VORLIEGENDER TEXT:
↓
Donnerstag, 10. Dezember 2009

7 Gründe für's Politisch-Sein:

1. Es liegt in der Verantwortung jeder/s Einzelnen die Welt zu einem besseren Ort* zu machen.

2. In der Demokratie hat man die Möglichkeit seine Stimme zu erheben, das sollte man dann auch tun.

3. Wenn politische Prozesse nicht im Sinne der Menschen eines Landes von statten gehen, dann muss man sich erheben.

4. Als Einzelperson kann man etwas bewirken, wenn andere Einzelpersonen dies auch denken und danach handeln.

5. Ich möchte nicht irgendwann denken, dass ich in die Geschichte hätte eingreifen können, es aber aus Faulheit nicht getan habe.

6. Ich will die wichtigen Fragen der Welt nicht allein den Politikern überlassen, weil ich mich nicht richtig durch sie vertreten fühle.
↑
INFORMATIONEN:
↓
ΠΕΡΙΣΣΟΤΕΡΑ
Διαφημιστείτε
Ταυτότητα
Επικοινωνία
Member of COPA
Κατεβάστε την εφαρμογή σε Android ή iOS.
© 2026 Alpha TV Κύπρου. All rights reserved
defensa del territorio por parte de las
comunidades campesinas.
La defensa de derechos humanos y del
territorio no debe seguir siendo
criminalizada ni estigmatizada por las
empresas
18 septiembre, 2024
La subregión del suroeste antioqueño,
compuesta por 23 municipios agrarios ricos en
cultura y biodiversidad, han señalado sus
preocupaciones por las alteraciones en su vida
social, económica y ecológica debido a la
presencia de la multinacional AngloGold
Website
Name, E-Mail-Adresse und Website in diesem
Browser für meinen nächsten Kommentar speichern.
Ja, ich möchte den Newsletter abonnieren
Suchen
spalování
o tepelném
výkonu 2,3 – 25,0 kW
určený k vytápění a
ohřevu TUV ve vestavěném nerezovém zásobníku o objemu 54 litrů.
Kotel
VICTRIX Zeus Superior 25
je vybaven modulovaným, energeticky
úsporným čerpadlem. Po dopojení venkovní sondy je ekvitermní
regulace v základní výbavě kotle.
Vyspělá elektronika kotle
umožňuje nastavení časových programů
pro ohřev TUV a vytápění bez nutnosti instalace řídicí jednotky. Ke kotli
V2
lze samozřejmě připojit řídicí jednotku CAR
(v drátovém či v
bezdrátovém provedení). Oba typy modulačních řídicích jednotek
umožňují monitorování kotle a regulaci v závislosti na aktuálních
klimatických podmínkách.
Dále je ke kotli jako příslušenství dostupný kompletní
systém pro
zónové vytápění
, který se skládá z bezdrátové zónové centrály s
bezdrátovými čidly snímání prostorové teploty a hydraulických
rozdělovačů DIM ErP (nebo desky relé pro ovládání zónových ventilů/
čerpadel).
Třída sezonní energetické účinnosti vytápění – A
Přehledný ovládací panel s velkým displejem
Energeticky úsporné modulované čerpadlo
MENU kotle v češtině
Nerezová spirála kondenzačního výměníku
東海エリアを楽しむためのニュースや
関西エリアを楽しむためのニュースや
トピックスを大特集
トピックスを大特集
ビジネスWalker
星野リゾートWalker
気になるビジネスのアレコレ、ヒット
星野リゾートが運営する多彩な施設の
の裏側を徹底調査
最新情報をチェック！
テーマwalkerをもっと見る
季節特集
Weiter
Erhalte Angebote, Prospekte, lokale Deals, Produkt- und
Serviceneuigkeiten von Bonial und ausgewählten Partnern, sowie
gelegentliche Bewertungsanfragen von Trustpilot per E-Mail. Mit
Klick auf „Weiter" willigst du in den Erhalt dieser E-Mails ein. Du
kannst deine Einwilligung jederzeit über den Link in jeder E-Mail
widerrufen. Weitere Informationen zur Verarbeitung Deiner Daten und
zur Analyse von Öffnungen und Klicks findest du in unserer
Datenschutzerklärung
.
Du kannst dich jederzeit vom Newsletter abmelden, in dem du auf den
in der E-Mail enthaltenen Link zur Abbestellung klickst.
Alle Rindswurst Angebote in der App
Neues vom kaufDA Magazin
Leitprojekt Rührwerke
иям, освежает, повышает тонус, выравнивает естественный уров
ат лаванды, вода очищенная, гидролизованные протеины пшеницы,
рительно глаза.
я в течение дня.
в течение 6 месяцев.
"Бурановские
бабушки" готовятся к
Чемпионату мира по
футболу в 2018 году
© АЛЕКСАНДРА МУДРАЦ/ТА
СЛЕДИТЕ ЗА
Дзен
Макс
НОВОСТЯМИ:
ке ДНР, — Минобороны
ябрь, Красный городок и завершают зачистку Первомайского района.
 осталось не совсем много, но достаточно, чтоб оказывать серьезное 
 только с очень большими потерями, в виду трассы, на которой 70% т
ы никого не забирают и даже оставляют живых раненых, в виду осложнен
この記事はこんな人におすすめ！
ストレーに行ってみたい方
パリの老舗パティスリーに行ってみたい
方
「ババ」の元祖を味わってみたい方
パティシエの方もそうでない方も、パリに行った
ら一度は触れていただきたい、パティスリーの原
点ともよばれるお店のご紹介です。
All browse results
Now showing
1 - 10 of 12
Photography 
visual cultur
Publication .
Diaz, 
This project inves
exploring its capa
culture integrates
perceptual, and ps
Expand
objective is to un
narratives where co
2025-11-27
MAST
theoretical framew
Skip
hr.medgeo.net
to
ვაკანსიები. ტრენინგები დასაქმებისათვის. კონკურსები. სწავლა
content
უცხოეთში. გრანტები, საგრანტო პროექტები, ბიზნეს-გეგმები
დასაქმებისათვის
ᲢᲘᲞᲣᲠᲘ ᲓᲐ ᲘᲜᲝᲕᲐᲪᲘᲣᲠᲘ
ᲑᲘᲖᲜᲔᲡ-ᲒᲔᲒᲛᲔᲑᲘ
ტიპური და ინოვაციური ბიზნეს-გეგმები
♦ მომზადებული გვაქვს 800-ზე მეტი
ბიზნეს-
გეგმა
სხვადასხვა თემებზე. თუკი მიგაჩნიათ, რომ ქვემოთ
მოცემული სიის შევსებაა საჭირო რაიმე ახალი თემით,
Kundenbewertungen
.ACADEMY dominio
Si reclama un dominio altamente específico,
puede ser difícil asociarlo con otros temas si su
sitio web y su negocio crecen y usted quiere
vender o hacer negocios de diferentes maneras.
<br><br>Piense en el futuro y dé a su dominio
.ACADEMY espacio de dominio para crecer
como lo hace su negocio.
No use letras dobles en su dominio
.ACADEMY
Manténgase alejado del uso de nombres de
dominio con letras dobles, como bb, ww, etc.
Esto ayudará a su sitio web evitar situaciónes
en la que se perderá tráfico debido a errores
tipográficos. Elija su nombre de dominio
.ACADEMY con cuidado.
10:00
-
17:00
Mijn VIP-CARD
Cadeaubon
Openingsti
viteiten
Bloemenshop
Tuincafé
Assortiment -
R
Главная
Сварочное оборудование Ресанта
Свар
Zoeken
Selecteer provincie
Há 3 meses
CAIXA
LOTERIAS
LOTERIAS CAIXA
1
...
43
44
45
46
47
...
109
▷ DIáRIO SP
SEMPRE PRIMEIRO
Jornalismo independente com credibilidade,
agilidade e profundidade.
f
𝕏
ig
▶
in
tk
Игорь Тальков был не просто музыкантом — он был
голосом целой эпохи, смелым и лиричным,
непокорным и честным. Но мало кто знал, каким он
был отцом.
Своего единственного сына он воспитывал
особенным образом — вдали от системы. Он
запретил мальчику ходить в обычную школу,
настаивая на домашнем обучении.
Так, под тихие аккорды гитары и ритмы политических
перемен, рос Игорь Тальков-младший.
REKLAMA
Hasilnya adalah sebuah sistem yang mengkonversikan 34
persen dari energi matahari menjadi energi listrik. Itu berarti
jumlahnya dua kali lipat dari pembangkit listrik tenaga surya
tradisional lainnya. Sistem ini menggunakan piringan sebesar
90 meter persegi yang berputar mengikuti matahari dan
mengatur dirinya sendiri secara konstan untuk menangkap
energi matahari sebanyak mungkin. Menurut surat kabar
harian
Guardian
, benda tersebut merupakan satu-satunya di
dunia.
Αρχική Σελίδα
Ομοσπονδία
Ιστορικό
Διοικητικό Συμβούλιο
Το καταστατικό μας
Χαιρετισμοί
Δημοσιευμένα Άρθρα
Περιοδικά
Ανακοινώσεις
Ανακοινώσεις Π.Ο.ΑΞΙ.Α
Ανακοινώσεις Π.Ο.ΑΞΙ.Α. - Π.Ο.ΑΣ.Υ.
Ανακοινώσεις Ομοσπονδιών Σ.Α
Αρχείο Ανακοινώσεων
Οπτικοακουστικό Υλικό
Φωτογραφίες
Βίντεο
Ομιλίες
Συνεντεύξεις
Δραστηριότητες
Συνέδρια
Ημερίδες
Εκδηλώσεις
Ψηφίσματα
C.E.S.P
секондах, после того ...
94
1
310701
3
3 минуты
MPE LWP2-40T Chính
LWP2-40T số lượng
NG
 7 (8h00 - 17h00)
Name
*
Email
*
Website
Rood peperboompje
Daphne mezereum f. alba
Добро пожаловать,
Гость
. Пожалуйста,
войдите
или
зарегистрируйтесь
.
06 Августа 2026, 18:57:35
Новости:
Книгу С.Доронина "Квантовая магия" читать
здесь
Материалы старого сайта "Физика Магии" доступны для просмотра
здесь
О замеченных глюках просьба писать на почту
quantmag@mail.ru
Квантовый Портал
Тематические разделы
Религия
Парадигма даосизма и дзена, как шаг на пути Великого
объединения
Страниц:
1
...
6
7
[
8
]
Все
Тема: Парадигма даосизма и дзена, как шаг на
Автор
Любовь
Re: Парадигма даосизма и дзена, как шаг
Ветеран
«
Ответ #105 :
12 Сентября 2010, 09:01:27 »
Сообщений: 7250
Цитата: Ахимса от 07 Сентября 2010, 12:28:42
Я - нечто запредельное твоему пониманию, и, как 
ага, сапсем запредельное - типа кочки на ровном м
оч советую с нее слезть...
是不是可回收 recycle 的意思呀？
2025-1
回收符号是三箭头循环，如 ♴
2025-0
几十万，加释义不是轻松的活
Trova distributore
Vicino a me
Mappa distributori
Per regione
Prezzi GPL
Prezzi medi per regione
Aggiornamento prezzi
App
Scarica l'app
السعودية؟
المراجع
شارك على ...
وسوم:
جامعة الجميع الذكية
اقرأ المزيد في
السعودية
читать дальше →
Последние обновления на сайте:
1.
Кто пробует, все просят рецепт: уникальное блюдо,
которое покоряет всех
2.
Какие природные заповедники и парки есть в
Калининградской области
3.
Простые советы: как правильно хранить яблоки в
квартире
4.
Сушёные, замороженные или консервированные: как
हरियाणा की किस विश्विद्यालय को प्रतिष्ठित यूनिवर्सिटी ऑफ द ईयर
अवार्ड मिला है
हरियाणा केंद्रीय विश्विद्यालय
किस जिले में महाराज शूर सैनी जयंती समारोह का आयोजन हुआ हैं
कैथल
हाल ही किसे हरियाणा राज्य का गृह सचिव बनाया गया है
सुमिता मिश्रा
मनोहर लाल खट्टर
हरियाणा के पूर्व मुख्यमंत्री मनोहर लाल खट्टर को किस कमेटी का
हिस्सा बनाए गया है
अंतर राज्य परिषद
↑
ARBEITSAUFTRAG 1: Schreiben Sie bitte die Zeilen der Auflistung ab, beginnend mit ihrer ersten Zeile bis einschließlich der Zeile mit „18 septiembre, 2024“.
ARBEITSAUFTRAG 2: Führen Sie den Text über Gründe für das Politisch-Sein an der Stelle weiter, an der er aufhört.

SCHRIFTLICHE ANTWORT 1:
ΠΕΡΙΣΣΟΤΕΡΑ
Διαφημιστείτε
Ταυτότητα
Επικοινωνία
Member of COPA
Κατεβάστε την εφαρμογή σε Android ή iOS.
© 2026 Alpha TV Κύπρου. All rights reserved
defensa del territorio por parte de las
comunidades campesinas.
La defensa de derechos humanos y del
territorio no debe seguir siendo
criminalizada ni estigmatizada por las
empresas
18 septiembre, 2024

SCHRIFTLICHE ANTWORT 2:
7. Ich merke, wie die Politik meiner Meinung nach nicht auf die Bedürfnisse der Menschen dieses Staates z.B. nach Bildung und sozialer Gleichstellung eingeht, bzw. diese ignoriert und abstreitet, solange nicht genügend Menschen dazu Stellung beziehen und diese Bedürfnisse in Forderungen umformulieren und offen aussprechen - das macht mich wütend und damit politisch.

Fehlt was? Dann auch hier bitte vervollständigen :-)

*Menschlichkeit, Toleranz, Akzeptanz, friedliche Konfliktkultur, begrenzte Macht für Machthabende

7 Kommentare:

Marit hat gesagt…

8. Demos sind lustig.
9. Ich kann mich profilieren.
10. Ich bin sowieso veganer.
11. Ich bin Teil von etwas, das größer ist als ich, endlich hat mein leeres Leben einen Sinn.
12. Meine Freunde sind alle politisch, und wenn ich nicht mitmache, bin ich uncool.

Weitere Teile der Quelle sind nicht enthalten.